> [Exercise objective] All lines holding the word "posted" in the listing below need to be copied.

> [Recorded information]
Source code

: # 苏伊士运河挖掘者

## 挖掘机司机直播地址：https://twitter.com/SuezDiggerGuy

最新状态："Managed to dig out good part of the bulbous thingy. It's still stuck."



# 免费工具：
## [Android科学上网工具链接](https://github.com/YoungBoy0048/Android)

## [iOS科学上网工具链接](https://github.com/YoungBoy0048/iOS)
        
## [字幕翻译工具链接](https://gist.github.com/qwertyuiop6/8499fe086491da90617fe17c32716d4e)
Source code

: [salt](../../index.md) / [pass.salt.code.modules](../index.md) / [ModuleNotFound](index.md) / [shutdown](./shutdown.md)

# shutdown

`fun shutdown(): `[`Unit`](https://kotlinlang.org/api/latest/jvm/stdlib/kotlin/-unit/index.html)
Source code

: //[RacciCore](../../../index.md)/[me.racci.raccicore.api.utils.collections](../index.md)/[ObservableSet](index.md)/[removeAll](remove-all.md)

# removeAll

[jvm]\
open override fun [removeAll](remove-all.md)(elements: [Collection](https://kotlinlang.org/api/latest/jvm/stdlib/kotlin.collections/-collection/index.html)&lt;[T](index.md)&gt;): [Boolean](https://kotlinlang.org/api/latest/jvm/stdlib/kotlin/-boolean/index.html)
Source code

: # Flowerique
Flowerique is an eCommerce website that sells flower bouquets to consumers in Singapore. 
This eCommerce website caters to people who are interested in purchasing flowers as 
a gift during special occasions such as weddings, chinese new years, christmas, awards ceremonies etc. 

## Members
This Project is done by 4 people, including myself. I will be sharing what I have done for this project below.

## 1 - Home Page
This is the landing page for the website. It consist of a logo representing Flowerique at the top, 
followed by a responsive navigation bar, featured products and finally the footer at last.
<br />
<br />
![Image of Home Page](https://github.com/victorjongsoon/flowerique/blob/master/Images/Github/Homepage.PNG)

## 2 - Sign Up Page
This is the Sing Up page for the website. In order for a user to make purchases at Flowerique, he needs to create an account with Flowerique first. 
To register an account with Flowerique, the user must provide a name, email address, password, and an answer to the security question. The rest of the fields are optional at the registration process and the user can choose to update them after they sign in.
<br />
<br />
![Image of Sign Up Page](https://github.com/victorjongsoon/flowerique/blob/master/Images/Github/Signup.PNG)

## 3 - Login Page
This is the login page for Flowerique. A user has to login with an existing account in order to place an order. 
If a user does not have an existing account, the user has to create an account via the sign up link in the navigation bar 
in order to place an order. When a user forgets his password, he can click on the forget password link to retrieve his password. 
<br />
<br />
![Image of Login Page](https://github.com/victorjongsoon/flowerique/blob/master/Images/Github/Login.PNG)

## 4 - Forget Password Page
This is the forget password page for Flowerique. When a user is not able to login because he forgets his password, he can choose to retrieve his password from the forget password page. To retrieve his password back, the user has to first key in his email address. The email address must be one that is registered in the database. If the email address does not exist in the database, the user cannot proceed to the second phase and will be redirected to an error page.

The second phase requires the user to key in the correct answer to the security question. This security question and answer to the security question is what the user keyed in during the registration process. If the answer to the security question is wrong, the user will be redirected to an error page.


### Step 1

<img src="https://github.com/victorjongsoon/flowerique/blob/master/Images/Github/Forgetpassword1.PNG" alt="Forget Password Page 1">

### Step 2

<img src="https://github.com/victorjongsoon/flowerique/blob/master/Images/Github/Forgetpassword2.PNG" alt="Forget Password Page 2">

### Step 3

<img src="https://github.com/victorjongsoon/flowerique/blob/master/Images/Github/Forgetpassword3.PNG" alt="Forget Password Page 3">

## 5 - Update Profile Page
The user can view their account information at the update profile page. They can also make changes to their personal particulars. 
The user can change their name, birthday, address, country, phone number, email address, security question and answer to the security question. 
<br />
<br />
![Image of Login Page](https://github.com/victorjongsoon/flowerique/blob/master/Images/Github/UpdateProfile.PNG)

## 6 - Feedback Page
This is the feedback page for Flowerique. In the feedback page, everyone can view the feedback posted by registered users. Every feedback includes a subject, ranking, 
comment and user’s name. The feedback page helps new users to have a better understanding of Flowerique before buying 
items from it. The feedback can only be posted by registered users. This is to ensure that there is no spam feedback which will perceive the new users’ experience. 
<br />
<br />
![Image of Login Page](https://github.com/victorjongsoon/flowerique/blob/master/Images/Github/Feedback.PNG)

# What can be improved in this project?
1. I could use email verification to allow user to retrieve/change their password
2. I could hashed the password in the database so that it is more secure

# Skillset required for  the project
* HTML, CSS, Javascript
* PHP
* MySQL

> [Answer space]
This is the feedback page for Flowerique. In the feedback page, everyone can view the feedback posted by registered users. Every feedback includes a subject, ranking, 
items from it. The feedback can only be posted by registered users. This is to ensure that there is no spam feedback which will perceive the new users’ experience. 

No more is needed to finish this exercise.